### Passage shown

Our text for this morning comes from both the Old Testament and the Gospel lessons. You may be seated.
We’ll let it pass. Ah, it’s 11 o’clock. How much do you trust God? Do you worry about your clothes, what you’re going to wear? Do you worry about your food, what you will eat? After this past Tuesday’s elections, do you have any more worries that come to mind? I became a little more worried about my property taxes in the coming years. It’s hard not to worry. When someone tells you not to worry, does that help? If someone tells me not to worry, my first thought is, well, what is it that I’m not supposed to worry about?
We worry about our health care, our retirement savings, our debts. Then there are those other concerns of life: our health, our loved one’s health, our relationships, our country. We worry about our health, our social media reputation, terrorism and crime—the list seems endless. On top of worries, sometimes our priorities in life can become askew as well. We may have a hard time discerning between what we want and what we actually need. And so we may worry about things that we don’t even need.
And then come these two lessons, these two widows: the widow at Zarephath and the widow who puts her entire life savings into the offering plate. What do they teach us? What do they have to say to us about trust in God? Now, not trusting God for all of our earthly needs is no doubt a problem we all have from time to time.

### Stored data entries
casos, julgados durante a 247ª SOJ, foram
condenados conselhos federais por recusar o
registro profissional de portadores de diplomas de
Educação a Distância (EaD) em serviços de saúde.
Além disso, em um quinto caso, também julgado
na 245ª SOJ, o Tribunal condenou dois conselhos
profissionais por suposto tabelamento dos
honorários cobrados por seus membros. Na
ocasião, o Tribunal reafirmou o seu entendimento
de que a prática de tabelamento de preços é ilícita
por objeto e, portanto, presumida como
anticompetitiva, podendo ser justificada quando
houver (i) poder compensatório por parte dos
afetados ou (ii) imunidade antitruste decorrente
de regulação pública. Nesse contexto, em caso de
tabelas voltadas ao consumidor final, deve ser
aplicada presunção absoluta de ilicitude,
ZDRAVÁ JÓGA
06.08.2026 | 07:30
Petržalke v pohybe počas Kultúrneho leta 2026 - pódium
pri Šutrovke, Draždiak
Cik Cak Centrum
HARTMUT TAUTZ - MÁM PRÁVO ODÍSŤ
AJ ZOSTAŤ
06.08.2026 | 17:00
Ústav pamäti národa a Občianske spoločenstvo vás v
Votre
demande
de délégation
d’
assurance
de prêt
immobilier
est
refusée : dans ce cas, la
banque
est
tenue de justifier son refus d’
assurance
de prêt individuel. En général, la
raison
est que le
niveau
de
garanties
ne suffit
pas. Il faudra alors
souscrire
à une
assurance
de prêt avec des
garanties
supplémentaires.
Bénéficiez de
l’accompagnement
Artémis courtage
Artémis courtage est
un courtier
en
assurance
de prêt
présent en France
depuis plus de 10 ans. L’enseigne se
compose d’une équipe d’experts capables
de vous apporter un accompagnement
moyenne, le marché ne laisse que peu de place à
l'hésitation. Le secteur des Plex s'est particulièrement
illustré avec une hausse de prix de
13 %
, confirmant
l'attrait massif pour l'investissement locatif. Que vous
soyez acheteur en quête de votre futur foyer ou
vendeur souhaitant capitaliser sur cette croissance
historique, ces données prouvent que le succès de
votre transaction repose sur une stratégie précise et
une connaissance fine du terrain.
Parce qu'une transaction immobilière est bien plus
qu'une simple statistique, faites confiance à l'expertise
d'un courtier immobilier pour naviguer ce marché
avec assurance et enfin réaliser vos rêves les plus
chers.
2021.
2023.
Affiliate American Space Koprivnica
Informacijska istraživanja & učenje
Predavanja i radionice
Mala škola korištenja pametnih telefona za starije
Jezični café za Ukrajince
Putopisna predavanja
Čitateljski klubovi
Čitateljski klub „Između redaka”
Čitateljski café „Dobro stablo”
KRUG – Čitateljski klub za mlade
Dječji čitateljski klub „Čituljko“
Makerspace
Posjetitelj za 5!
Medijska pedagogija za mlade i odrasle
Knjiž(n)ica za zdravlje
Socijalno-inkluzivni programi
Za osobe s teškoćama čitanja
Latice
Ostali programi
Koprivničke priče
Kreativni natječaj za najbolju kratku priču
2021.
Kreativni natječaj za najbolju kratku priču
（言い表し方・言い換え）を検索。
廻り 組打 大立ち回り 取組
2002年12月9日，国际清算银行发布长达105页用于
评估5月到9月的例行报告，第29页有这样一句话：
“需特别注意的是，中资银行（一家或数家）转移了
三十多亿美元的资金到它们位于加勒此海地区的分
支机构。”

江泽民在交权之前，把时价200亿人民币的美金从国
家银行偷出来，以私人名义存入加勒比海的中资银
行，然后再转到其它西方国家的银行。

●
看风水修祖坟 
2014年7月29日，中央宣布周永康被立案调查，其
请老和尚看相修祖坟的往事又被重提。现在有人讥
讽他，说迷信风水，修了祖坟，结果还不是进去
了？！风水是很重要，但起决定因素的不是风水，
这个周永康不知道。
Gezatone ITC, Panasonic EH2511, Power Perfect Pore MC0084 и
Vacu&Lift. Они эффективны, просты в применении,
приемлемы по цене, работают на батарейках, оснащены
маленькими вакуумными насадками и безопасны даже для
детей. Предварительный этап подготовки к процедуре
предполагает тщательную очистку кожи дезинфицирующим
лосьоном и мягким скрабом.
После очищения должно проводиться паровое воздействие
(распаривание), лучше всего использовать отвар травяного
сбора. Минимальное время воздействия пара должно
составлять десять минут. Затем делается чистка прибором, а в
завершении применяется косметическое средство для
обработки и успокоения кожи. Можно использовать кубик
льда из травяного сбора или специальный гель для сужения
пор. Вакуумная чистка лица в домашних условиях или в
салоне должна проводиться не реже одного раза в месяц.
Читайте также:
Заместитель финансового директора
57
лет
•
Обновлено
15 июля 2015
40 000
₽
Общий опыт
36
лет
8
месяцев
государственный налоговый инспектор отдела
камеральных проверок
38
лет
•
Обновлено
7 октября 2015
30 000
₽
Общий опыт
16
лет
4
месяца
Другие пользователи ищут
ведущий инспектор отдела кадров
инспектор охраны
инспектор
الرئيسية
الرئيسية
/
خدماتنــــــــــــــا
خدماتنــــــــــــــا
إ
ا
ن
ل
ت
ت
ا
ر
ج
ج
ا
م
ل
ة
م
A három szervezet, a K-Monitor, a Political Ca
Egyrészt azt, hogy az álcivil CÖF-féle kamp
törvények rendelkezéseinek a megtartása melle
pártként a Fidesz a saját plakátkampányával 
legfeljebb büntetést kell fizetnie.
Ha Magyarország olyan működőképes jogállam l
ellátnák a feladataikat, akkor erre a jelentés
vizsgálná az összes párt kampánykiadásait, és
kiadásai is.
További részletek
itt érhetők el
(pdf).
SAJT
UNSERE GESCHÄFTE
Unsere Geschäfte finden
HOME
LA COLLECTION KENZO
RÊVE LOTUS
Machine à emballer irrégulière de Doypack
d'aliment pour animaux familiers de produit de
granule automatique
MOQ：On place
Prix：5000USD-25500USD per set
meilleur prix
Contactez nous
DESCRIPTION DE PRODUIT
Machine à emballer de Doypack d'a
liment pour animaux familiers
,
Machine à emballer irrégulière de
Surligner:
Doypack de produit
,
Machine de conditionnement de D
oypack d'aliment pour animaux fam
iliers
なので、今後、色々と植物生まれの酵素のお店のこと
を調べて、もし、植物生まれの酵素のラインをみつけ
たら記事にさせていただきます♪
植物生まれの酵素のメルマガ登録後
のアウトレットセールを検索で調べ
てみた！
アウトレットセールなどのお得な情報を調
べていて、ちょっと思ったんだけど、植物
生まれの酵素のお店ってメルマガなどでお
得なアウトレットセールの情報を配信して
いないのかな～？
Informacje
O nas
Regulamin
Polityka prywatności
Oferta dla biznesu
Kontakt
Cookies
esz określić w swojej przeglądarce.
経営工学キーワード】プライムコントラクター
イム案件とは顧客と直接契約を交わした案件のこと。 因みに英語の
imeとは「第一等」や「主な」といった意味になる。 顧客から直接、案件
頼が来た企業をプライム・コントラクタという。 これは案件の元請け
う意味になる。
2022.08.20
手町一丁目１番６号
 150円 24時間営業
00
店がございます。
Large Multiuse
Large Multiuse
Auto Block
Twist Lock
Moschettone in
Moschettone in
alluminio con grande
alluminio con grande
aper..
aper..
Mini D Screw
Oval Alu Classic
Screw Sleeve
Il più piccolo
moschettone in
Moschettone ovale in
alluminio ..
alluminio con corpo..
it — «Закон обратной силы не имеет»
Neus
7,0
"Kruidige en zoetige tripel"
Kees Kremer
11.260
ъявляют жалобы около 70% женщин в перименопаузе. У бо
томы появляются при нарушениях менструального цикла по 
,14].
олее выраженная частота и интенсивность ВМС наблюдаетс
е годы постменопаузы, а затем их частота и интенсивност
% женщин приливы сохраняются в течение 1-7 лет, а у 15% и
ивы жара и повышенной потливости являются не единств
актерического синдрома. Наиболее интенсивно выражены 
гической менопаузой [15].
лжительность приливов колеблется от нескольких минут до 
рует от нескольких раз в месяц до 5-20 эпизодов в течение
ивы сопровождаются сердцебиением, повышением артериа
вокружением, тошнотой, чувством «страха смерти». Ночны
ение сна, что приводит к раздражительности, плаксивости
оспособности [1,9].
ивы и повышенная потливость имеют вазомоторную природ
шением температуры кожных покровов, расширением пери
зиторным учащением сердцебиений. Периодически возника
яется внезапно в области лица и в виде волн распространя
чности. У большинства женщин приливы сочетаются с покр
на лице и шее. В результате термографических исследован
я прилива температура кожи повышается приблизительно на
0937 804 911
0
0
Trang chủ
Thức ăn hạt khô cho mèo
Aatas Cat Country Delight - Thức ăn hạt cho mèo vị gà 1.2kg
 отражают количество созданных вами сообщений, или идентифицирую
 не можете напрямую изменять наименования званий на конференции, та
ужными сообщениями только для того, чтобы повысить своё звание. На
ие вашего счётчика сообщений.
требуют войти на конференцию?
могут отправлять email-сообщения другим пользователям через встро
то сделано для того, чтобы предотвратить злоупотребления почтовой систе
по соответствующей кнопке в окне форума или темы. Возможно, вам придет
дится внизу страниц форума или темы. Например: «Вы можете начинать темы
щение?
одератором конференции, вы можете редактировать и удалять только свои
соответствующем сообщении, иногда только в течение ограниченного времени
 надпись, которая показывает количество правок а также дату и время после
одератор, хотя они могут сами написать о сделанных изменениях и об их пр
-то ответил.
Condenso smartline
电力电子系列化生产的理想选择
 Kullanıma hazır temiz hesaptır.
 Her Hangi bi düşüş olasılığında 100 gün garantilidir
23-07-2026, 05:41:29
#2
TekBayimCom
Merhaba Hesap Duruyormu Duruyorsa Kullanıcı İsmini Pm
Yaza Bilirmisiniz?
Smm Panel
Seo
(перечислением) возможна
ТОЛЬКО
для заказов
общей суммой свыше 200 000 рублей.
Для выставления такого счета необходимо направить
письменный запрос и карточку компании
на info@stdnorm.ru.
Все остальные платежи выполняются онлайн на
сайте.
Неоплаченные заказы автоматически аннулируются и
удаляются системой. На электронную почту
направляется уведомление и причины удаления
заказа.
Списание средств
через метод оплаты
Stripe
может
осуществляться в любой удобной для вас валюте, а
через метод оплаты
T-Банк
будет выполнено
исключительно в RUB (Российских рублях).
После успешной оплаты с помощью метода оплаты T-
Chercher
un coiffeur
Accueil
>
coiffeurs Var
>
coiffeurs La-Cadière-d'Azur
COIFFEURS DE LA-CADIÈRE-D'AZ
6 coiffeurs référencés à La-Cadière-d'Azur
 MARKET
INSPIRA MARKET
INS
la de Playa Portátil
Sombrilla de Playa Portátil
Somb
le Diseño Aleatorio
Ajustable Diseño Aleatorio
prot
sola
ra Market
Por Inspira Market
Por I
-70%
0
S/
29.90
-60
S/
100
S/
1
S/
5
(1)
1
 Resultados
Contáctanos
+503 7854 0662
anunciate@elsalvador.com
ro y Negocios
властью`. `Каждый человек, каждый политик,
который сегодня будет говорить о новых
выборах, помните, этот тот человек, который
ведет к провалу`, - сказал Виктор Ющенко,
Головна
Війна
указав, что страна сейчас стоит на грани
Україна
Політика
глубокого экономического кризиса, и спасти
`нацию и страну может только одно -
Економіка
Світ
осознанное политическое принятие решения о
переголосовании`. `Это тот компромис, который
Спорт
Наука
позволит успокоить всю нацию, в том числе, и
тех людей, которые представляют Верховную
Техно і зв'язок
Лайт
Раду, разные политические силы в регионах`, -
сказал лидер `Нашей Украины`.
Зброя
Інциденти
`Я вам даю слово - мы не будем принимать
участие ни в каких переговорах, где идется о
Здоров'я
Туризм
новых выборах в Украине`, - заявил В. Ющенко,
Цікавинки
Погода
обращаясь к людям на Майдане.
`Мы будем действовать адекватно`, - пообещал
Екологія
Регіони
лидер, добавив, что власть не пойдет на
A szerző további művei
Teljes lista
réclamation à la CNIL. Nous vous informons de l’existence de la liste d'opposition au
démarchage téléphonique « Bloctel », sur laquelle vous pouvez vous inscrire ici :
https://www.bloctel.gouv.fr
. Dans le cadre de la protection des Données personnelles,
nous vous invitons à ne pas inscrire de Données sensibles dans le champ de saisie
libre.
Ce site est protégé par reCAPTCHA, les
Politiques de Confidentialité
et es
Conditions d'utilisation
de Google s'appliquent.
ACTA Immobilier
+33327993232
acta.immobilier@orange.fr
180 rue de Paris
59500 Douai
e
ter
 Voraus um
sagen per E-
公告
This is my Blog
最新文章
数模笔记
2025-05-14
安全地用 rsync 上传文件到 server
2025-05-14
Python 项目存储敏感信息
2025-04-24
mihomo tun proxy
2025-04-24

### Explore the material
[1] Reproduce word for word the stretch of the sermon on worry from "We worry about our health care, our" through "don’t even need.".
[2] Write the next part of the sermon on worry and the two widows, picking up right after its final sentence.
The data has no connection to the sermon.

### Exercise responses
[1]
We worry about our health care, our retirement savings, our debts. Then there are those other concerns of life: our health, our loved one’s health, our relationships, our country. We worry about our health, our social media reputation, terrorism and crime—the list seems endless. On top of worries, sometimes our priorities in life can become askew as well. We may have a hard time discerning between what we want and what we actually need. And so we may worry about things that we don’t even need.

[2]
Now, the attitude of the widow in our Old Testament lesson may be one that you’ve fallen into. She assumed that she and her son would eat their last meal and then die of starvation. She had given up. She saw only her poverty. And so God sends his messenger, the prophet Elijah, to provide a very unlikely food source, namely the practically empty jar of oil and the almost spent jar of flour. God attached his word to those things. And then instead of being a reminder of her poverty, they become a source of life.
The widow doesn’t receive a lot. She doesn’t become wealthy. But God gives her enough—enough to feed herself, her son, and the prophet for many days. Then we get the widow in the gospel lesson. And she seems to be in a different place spiritually. Yes, she’s poor, but she has so much trust in God that she gives back to God all that she has given her, down to her last penny. That gift is more than all the rich people’s offerings combined because she gave from her poverty, not a little bit from the excess. She gave back to God all that God had given her.
And who would doubt that God continued to care for her? For her, God was enough. Somehow she knew that she would be taken care of despite her poverty. Oh, that we had such faith. We realize that from time to time we may be stingy with our material possessions, or at least from time to time we may be anxious about them. We like to plan things out in our lives. We like to have a financial plan.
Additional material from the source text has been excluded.